The Paris Attacks and “The Values we Share”
On Wednesday of last week, a thoughtful fellow named Burt Kerwin was having a beer with a conservative writer of little repute. Burt owns a small gas station in the South, and when he’s not jockeying the register or dipping a long stick into the ground to measure the fuel reserves, he’s usually got his nose in a book. He’s not prone to hysteria, he doesn’t follow the news with any particular interest, and he’s not taken to outlandish statements. So when he said, “You ever get the feeling that something has drastically changed in the last fifty years?,” the lowly conservative writer knew better than to immediately respond.
“How do you mean?”
Burt tipped back his beer. “I mean…look around. This isn’t normal. There’s always been war. Always been murder. Crime. Greed. Religious fanatics. None of that’s new.
“But shooting a class full of kindergartners? Slamming jets into buildings? Killing thousands of people in one day?” He felt around in his breast pocket for his cigarettes, remembered that he quit two years ago, and settled for a deep breath. “I guess what I’m asking is: Where are we headed?”
The lowly conservative writer was perhaps too drunk by that point to offer any words of wisdom – if any he had to give – but that conversation came back to his mind Friday night when word began rolling in about a devastating series of terrorist attacks in Paris. According to the news, the coordinated attacks were carried out by eight terrorists at six different sites. The death tolls always vary wildly in the early hours after these events, but it was clear that more than 100 people had been killed.
The next morning, as hundreds of families confronted the grief that will be their constant companion for the foreseeable future, French President Francois Hollande said his country would not back down in fear. “We will lead the fight,” he said. “It will be ruthless.”
Back at home, President Obama said the bloodshed was “an attack on all humanity and the values that we share.”
Indeed…
For the next couple of weeks, the Paris attacks will dominate the news cycle and likely alter the tone of the American presidential primaries. We will learn more about the individual terrorists who committed the atrocities, we will probably discover warnings that were overlooked, and we will talk about what kinds of security precautions we need to take to keep these things from happening in the U.S. We’ll hear sarcastic remarks about gun control, we’ll debate our role in Iraq and Syria, and then we’ll slowly but surely put this event behind us.
But maybe a southern gas station owner has it right. Maybe this isn’t really about Islam or guns or mental illness or the West’s involvement in the Middle East. Maybe Obama is wrong when he says this is an attack on “the values that we share.” What are those values? Are they written in concrete or are they stored in helium balloons, ready to float away at the slightest gust of wind? Why does every survey show that Americans are less happy than ever before? Why are middle-aged white men dying well before their natural time? Why are black Americans – privileged to live in a society that their forebears could have only dreamed about – so angry? Why would a wealthy Saudi Arabian construction magnate decide that he would rather leave a legacy of bloodshed than one of paved roads?

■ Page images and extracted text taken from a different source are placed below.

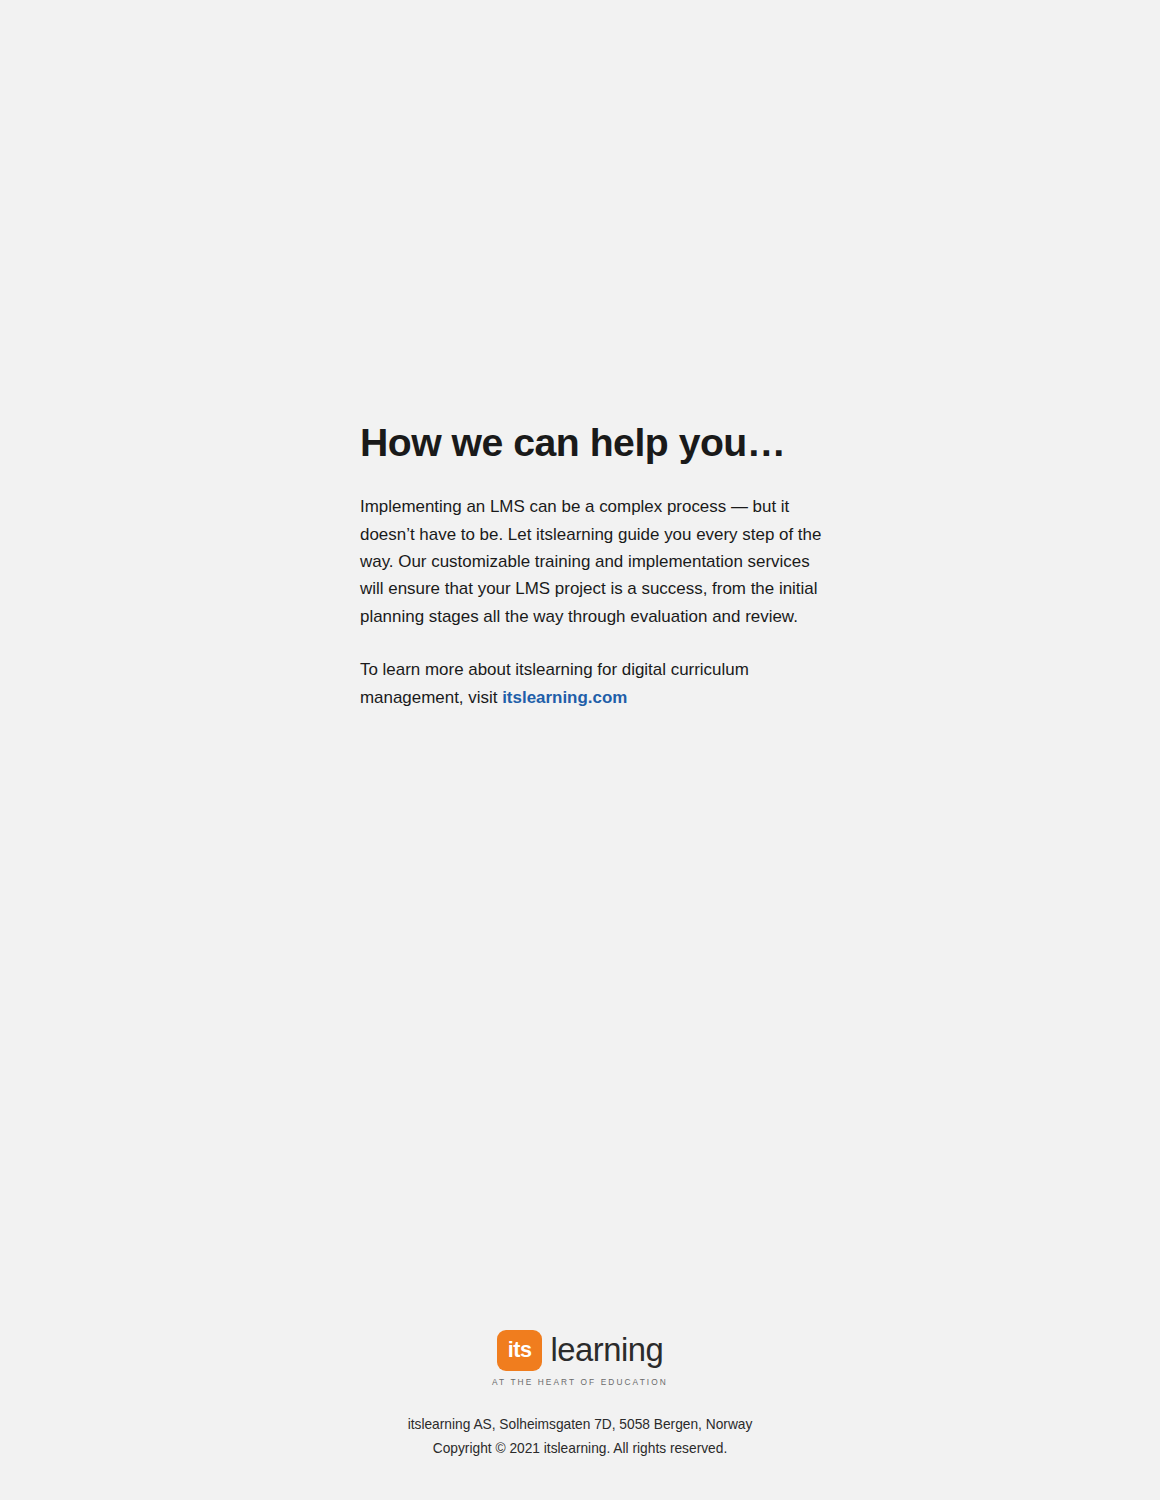How we can help you…
Implementing an LMS can be a complex process — but it doesn’t have to be. Let itslearning guide you every step of the way. Our customizable training and implementation services will ensure that your LMS project is a success, from the initial planning stages all the way through evaluation and review.
To learn more about itslearning for digital curriculum management, visit itslearning.com
its learning
At the heart of education
itslearning AS, Solheimsgaten 7D, 5058 Bergen, Norway
Copyright © 2021 itslearning. All rights reserved.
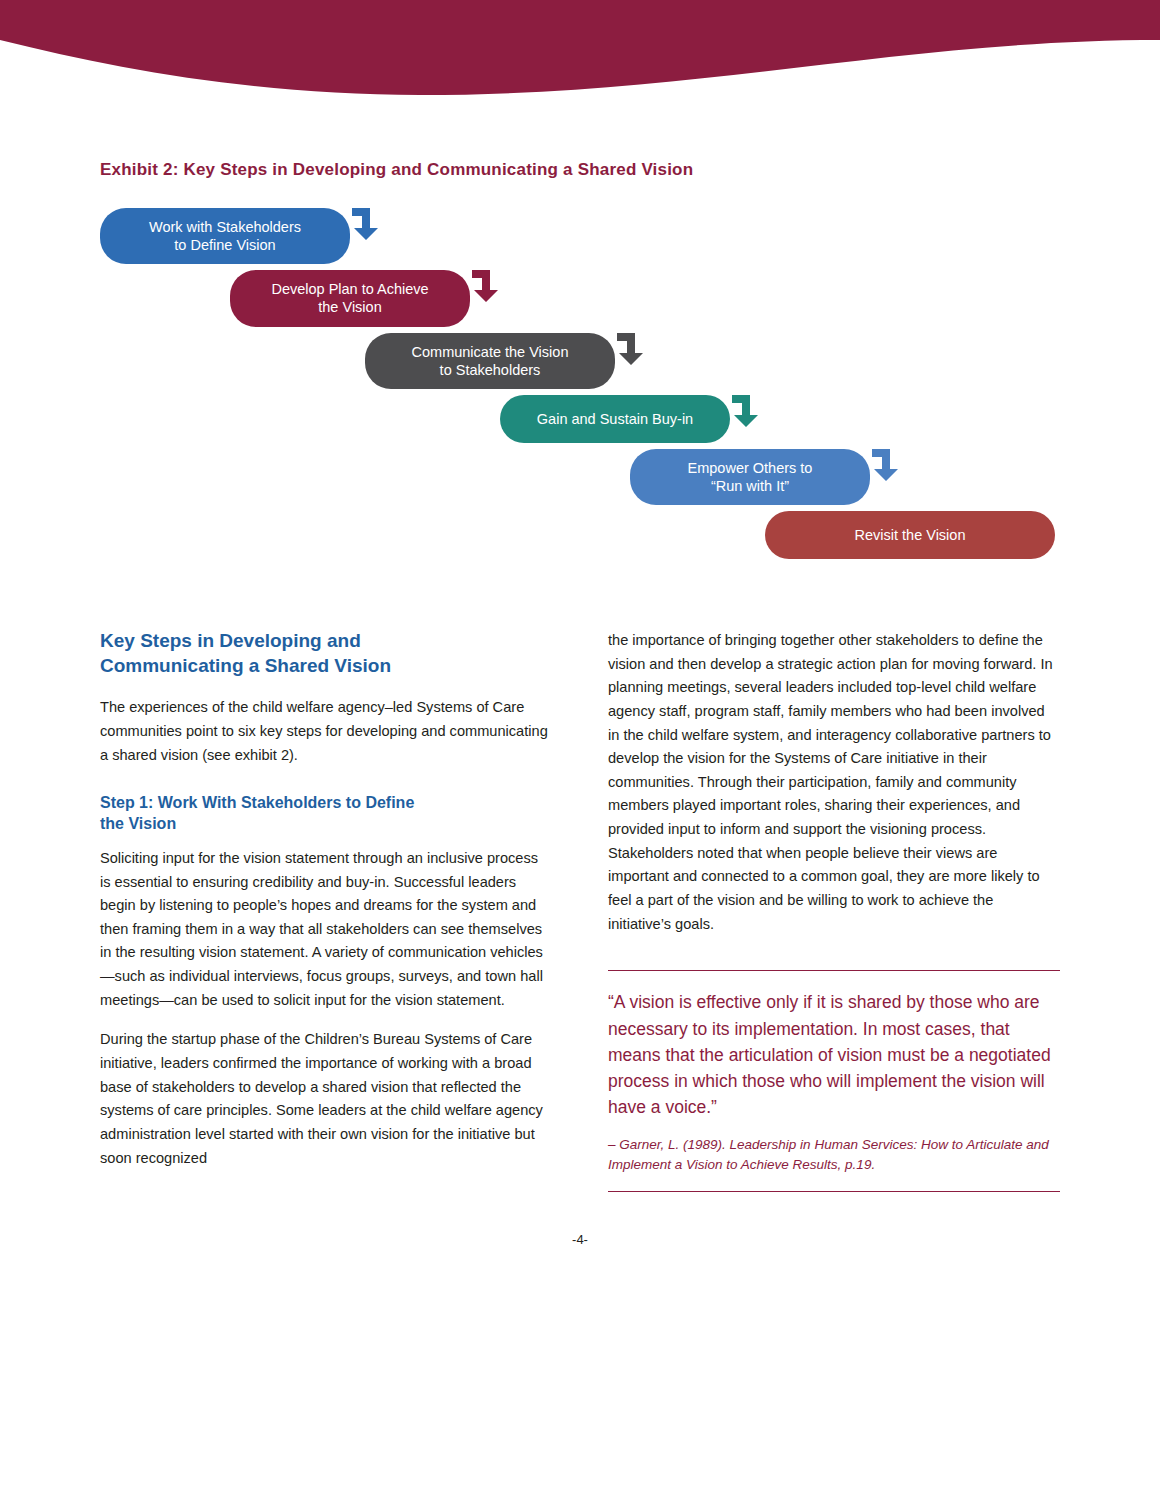Exhibit 2: Key Steps in Developing and Communicating a Shared Vision
Work with Stakeholders
to Define Vision
Develop Plan to Achieve
the Vision
Communicate the Vision
to Stakeholders
Gain and Sustain Buy-in
Empower Others to
“Run with It”
Revisit the Vision
Key Steps in Developing and
Communicating a Shared Vision
The experiences of the child welfare agency–led Systems of Care communities point to six key steps for developing and communicating a shared vision (see exhibit 2).
Step 1: Work With Stakeholders to Define
the Vision
Soliciting input for the vision statement through an inclusive process is essential to ensuring credibility and buy-in. Successful leaders begin by listening to people’s hopes and dreams for the system and then framing them in a way that all stakeholders can see themselves in the resulting vision statement. A variety of communication vehicles—such as individual interviews, focus groups, surveys, and town hall meetings—can be used to solicit input for the vision statement.
During the startup phase of the Children’s Bureau Systems of Care initiative, leaders confirmed the importance of working with a broad base of stakeholders to develop a shared vision that reflected the systems of care principles. Some leaders at the child welfare agency administration level started with their own vision for the initiative but soon recognized
the importance of bringing together other stakeholders to define the vision and then develop a strategic action plan for moving forward. In planning meetings, several leaders included top-level child welfare agency staff, program staff, family members who had been involved in the child welfare system, and interagency collaborative partners to develop the vision for the Systems of Care initiative in their communities. Through their participation, family and community members played important roles, sharing their experiences, and provided input to inform and support the visioning process. Stakeholders noted that when people believe their views are important and connected to a common goal, they are more likely to feel a part of the vision and be willing to work to achieve the initiative’s goals.
“A vision is effective only if it is shared by those who are necessary to its implementation. In most cases, that means that the articulation of vision must be a negotiated process in which those who will implement the vision will have a voice.”
– Garner, L. (1989). Leadership in Human Services: How to Articulate and Implement a Vision to Achieve Results, p.19.
-4-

The world has never been perfect, and one need only look at 1930s Germany to see that evil needs no particular reason to exist. But when we’ve gotten to the point where we’re all just nervously waiting for the next tragedy, knowing to a certainty that it’s coming, maybe it’s time to seriously wonder whether laws and airstrikes and background checks are ever going to be enough. If there is an infection at the root of this, all the band-aids in the world won’t stop it from spreading.